** Start of Extracted data **

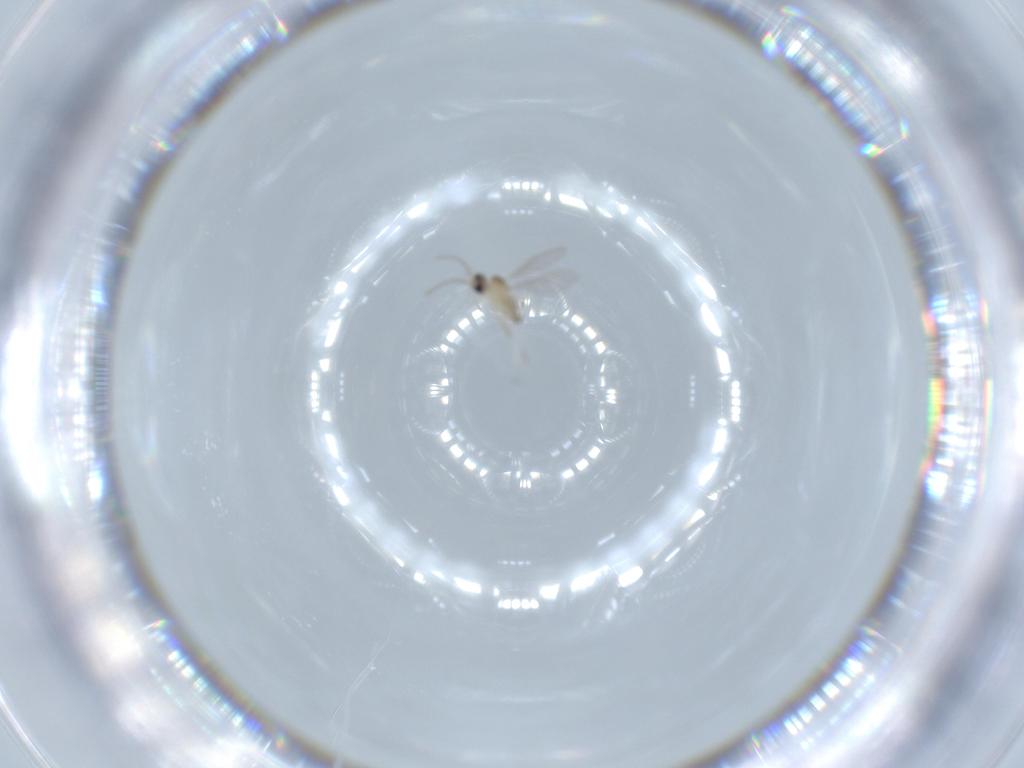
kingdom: Animalia
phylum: Arthropoda
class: Insecta
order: Diptera
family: Cecidomyiidae
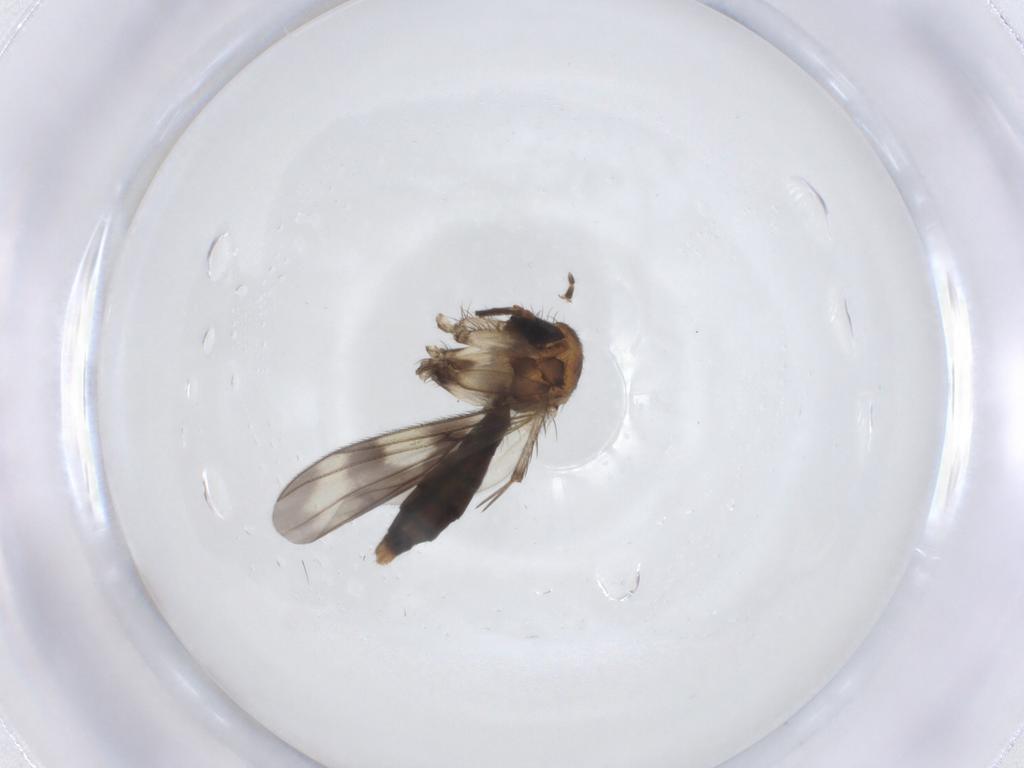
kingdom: Animalia
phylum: Arthropoda
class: Insecta
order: Diptera
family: Mycetophilidae
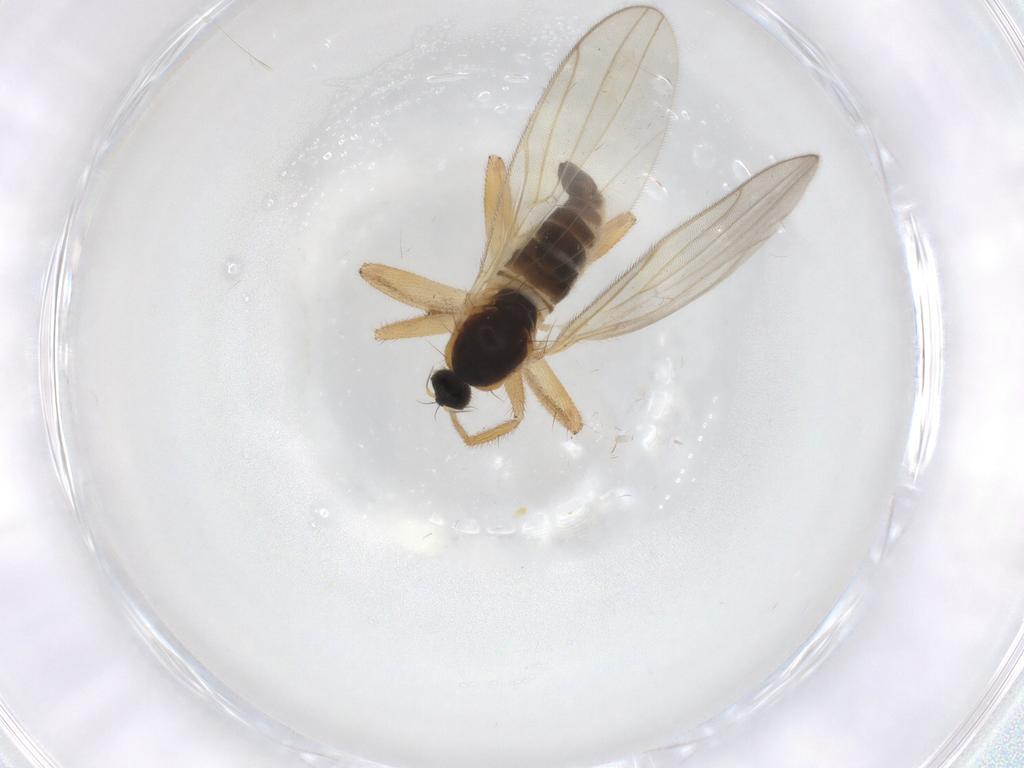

** End of Extracted data **

- _Task prompt_: Turn the lines above into a numbered list, skipping any blank lines. Leave out the pictures.

- _Result below_:
1. kingdom: Animalia
2. phylum: Arthropoda
3. class: Insecta
4. order: Diptera
5. family: Cecidomyiidae
6. kingdom: Animalia
7. phylum: Arthropoda
8. class: Insecta
9. order: Diptera
10. family: Mycetophilidae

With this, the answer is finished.